RealCPU/docs at main · yuk1i/RealCPU

Name	Name	Last commit message	Last commit date
parent directory ..
README.assets	README.assets
README.md	README.md
interrupt.md	interrupt.md
signals.md	signals.md

CPU Features

Nearly complete MIPS32 Release 6 ISA support, without floating points and privileged instructions
five stages pipeline with 40M clock
Dedicated L1 32K Instrcution & 32K Data Cache
512K Main Memory
GCC cross-compile support

Support Instructions

Math: addi, addiu, slti, sltiu, andi, ori, xori, lui, sll, lsa, srl, sra, sllv, srlv, srav, add, addu, sub, subu, and, or, xor, nor, slt, sltu
Mul/Div: div, mod, divu, modu, mul, muh, mulu, muhu
Load/Store: lb, lh, lw, lbu, lhu, sb, sh, sw
Branch/Jump: j, jal,jr(jalr), jalr, beq, bne, blez, bgtz, REGIMMD: bltz, bgez, bal, nal
SPECIAL_Rop: selnez, seleqz
SPECIAL3: ins, ext, BSHFL: seb, seh
Cache Operation: sync 17, sync 16, sync 01
TODO:
1. SPECIAL3.BDHFL: bitswap, wsbh
2. PCREL: addiupc, aluipc, auipc, lwpc
3. SPECIAL2: ALIGN, CLO, CLZ

IO Devices Support

UART: 4K TX/RX FIFO, support send / receive in C code
24 switches & 24 leds
5 buttons and the keypad
Seven-segment display

CPU Design

Pipeline & Branch/Jump Implementation

The 5-stage pipeline is implemented exactly according to the textbook.

The Branch/Jump module is located in EX module to ensure right register data forwarding. Thanks to the branch delay slot, every instruction after a branch/jump operation is always nop to fill ID stage, which significant reduces the difficulty of implementation.

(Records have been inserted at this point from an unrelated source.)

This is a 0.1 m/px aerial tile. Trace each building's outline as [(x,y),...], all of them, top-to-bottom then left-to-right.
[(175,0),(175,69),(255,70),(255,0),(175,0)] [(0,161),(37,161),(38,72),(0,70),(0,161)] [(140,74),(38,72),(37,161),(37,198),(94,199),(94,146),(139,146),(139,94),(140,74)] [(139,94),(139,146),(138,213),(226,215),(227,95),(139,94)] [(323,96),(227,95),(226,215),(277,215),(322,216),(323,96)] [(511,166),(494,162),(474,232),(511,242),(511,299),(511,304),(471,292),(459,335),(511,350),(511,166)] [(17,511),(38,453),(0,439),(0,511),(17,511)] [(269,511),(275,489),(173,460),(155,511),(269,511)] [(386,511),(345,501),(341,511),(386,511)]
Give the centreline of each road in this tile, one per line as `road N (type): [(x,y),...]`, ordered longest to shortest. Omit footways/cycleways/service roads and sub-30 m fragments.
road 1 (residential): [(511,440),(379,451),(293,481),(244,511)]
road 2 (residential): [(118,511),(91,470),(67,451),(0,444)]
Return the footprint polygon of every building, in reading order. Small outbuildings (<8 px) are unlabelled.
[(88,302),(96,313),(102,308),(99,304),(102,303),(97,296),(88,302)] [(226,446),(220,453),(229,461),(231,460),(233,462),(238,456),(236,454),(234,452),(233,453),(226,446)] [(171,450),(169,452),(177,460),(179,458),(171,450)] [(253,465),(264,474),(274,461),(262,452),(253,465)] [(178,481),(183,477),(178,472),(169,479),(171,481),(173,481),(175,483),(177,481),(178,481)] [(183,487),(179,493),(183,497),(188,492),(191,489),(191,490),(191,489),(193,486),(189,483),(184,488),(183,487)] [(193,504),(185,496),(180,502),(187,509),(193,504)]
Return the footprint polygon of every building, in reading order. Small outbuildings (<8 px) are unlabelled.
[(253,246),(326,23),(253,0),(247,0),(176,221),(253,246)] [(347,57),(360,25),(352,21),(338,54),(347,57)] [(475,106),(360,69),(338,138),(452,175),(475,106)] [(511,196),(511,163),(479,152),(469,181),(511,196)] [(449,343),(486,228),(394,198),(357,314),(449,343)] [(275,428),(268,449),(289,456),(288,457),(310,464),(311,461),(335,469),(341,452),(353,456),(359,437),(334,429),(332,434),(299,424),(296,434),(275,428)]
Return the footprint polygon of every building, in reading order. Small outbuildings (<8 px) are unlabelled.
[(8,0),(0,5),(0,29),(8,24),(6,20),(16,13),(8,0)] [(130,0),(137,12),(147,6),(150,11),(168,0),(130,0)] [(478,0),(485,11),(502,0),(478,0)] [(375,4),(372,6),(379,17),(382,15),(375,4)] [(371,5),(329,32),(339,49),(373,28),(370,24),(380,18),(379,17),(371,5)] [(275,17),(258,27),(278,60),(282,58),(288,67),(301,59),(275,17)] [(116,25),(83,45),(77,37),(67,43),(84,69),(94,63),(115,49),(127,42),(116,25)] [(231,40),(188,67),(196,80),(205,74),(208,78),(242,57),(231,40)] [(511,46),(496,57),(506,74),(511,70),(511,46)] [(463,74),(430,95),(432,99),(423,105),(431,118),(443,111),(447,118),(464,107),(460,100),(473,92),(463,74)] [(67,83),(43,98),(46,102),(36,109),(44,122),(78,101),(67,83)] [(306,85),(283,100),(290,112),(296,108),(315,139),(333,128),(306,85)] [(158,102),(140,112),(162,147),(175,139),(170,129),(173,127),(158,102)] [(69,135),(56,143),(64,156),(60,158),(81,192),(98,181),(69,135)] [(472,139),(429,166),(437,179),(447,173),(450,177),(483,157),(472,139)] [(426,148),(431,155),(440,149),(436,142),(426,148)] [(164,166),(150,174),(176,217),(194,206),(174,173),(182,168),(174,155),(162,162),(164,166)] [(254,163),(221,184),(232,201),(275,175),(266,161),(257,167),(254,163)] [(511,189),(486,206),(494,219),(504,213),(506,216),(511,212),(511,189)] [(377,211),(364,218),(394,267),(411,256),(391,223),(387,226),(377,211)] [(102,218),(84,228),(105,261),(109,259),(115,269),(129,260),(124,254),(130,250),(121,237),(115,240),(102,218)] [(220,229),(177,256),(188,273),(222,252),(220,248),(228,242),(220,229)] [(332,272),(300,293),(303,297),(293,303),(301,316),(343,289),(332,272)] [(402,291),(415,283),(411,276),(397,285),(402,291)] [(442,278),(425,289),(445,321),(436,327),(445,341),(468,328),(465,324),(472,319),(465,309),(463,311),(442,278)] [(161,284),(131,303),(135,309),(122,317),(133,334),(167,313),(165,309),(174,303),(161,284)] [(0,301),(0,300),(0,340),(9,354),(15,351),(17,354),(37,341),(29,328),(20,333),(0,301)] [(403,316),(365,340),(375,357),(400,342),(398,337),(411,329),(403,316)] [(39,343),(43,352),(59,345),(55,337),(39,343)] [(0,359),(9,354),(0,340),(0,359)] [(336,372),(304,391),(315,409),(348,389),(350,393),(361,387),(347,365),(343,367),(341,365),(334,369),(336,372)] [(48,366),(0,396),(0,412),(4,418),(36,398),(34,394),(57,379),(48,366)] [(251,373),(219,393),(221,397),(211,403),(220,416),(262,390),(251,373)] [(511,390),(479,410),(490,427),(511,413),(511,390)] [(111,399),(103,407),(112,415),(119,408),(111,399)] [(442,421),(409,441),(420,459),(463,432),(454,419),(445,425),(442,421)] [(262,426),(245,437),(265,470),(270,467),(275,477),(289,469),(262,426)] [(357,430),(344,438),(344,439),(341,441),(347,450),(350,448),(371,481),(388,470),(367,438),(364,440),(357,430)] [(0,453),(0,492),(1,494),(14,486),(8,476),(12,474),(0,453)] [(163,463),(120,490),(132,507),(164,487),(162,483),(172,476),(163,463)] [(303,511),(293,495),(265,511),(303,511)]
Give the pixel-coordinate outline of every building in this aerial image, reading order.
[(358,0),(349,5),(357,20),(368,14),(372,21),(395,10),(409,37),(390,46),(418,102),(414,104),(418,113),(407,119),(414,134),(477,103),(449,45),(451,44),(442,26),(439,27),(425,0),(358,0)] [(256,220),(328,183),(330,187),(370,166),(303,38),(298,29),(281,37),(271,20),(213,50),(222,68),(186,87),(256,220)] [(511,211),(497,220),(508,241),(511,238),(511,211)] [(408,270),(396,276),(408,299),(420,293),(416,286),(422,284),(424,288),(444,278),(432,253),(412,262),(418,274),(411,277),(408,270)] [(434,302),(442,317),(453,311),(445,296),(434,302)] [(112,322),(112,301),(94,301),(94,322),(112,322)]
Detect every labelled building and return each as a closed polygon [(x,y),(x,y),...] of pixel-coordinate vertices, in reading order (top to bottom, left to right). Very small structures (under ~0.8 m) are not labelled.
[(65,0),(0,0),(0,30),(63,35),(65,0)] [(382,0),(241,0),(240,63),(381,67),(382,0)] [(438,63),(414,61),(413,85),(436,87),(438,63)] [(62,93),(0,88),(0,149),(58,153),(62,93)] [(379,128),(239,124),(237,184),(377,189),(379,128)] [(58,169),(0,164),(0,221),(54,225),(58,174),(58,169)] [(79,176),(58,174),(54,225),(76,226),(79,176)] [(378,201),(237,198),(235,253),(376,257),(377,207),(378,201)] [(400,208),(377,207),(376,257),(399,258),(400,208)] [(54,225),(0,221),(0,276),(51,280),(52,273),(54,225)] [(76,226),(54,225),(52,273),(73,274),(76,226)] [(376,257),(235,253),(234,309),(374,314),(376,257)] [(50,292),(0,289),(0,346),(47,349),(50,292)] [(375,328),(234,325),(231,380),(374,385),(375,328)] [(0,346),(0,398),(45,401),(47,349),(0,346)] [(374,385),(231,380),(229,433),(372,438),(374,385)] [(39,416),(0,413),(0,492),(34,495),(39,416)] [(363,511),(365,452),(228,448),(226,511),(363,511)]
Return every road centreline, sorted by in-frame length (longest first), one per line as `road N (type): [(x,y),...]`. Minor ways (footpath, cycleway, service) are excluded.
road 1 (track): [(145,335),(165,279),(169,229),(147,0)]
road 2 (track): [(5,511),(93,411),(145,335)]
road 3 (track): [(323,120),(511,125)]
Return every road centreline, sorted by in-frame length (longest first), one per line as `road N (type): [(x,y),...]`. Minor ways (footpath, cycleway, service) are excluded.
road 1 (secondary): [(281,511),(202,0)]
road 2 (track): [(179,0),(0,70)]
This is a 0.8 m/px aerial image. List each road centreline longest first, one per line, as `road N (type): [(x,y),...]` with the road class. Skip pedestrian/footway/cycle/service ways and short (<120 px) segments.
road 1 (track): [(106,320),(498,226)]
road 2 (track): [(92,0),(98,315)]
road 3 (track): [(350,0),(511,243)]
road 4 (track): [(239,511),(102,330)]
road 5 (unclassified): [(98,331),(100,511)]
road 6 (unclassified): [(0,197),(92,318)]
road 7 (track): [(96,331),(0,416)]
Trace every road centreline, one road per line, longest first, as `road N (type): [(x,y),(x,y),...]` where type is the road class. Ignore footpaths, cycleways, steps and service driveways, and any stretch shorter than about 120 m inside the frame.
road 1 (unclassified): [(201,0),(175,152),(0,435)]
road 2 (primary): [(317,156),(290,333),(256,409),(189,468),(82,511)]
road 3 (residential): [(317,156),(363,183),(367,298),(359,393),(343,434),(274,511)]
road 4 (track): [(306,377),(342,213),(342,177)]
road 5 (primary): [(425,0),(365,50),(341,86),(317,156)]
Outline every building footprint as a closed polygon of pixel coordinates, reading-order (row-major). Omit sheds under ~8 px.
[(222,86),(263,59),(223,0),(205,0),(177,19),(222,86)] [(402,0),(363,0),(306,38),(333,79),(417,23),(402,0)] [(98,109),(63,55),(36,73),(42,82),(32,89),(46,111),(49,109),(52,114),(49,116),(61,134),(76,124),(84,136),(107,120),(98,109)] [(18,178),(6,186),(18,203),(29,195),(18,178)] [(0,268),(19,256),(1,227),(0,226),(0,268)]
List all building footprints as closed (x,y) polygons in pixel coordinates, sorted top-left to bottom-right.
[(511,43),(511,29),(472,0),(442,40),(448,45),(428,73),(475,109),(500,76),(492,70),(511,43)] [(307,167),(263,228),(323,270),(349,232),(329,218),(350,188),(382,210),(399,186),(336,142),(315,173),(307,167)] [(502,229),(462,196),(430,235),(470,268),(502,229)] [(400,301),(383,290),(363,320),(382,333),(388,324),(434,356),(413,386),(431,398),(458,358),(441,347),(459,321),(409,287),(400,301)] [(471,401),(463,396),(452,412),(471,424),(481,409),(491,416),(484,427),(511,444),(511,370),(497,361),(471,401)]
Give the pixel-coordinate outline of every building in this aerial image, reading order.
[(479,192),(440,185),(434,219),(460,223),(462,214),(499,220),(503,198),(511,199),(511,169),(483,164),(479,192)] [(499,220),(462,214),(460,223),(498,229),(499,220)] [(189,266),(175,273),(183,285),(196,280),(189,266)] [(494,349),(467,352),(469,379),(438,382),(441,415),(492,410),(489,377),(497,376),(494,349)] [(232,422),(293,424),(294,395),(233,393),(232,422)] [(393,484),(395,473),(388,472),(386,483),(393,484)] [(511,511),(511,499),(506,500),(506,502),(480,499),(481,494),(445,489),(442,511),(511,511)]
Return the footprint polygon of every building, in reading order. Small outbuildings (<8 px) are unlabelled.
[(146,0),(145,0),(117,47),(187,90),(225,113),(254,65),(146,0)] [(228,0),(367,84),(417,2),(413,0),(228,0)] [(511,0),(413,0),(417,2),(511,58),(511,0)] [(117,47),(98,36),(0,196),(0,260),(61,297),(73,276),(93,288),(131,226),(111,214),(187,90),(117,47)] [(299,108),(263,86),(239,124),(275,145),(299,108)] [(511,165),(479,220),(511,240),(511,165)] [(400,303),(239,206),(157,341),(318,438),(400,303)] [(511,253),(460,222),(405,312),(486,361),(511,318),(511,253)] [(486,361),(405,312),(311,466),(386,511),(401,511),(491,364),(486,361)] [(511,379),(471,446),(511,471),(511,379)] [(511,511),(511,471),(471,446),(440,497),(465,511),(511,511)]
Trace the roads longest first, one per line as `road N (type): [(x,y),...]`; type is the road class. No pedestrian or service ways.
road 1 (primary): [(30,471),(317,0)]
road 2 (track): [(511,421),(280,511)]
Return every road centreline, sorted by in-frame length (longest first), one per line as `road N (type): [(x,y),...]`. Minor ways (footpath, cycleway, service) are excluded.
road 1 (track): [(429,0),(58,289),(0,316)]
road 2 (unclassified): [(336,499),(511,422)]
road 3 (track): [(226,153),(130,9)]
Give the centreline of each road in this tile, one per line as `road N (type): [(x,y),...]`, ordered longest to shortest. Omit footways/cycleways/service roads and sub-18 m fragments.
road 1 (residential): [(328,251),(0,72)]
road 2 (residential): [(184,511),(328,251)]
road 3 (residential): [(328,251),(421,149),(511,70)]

When Branch/Jump instruction is moved to EX module, the jump_address and do_jump is calculated and sent to PC register, PC register will check them at negedge and update its value to correct execution flow.

The pipeline status is:

First posedge: [PC IF] [ID nop] [EX jump]
First negedge and next posege: [PC-do_jump IF] [ID jump_target_inst] [EX nop]

L1D / L1I Design & Implementation

L1D/L1I is designed as 32KiB Direct-Mapped Cache. L1D supports switching between Write-Back mode and Write-Through mode.

The stall signal from L1I/L1D must be pulled up after posedge before negedge, when cache miss or MMIO request occurs. (which is a significant design error that limits the CPU frequency.)

Xillinx Block RAM & Distributed RAM

The Xillinx Block RAM supports three Memory Type: Single Port, Simple Dual Port, (Real) Dual Port.

Single Port: only support read/write from one port, which is the same address.
Simple Dual Port: Support write from Port A, and read from Port B at different address. This mode is suitable for L1I.
Dual Port: Support read/write from Port A and Port B at different address, even use different clock. This mode is suitalbe for L1D, which can be used to fill/flush cache line from/to MMU, and read / write from CPU.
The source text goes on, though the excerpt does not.